# What you will do
Only the lines holding "Cartridge" are wanted here; copy each from the listing.

# Materials provided
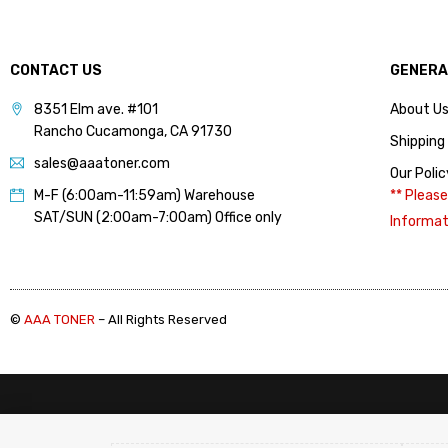
(7)
HP (Color) Refill Toner 3
(14)
CONTACT US
GENERA
HP (Color) Toner
Cartridge 1 (12)
8351 Elm ave. #101
About U
Rancho Cucamonga, CA 91730
HP (Color) Toner
Shipping
Cartridge 2 (6)
sales@aaatoner.com
Our Polic
HP (Color) Toner
M-F (6:00am-11:59am) Warehouse
** Please
Cartridge 3 (9)
SAT/SUN (2:00am-7:00am) Office only
Informat
HP (Mono) Chips 1 (11)
HP (Mono) Chips 2 (9)
HP CE505A, CE505X
©
AAA TONER
– All Rights Reserved
(05A, 05X) (Chip) (2)
HP CF226A, CF226X
(26A, 26X) (Chip) (1)
HP CF237A, CF237X
(37A, 37X) (Chip) (2)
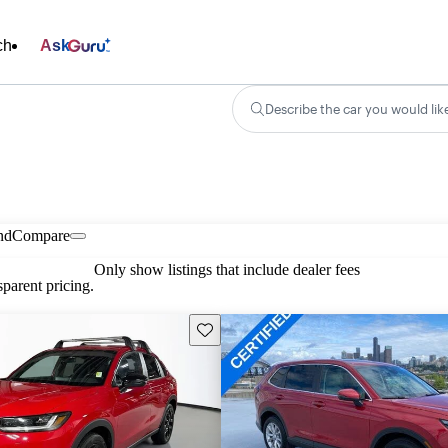
ch
Ask
Describe the car you would lik
nd
Compare
Only show listings that include dealer fees
parent pricing.
Save this listing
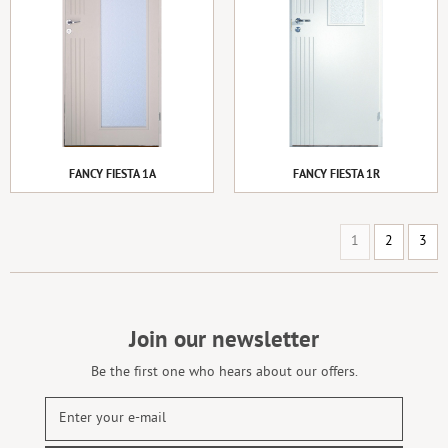
FANCY FIESTA 1A
FANCY FIESTA 1R
1
2
3
Join our newsletter
Be the first one who hears about our offers.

# Answer section
Cartridge 1 (12)
Cartridge 2 (6)
Cartridge 3 (9)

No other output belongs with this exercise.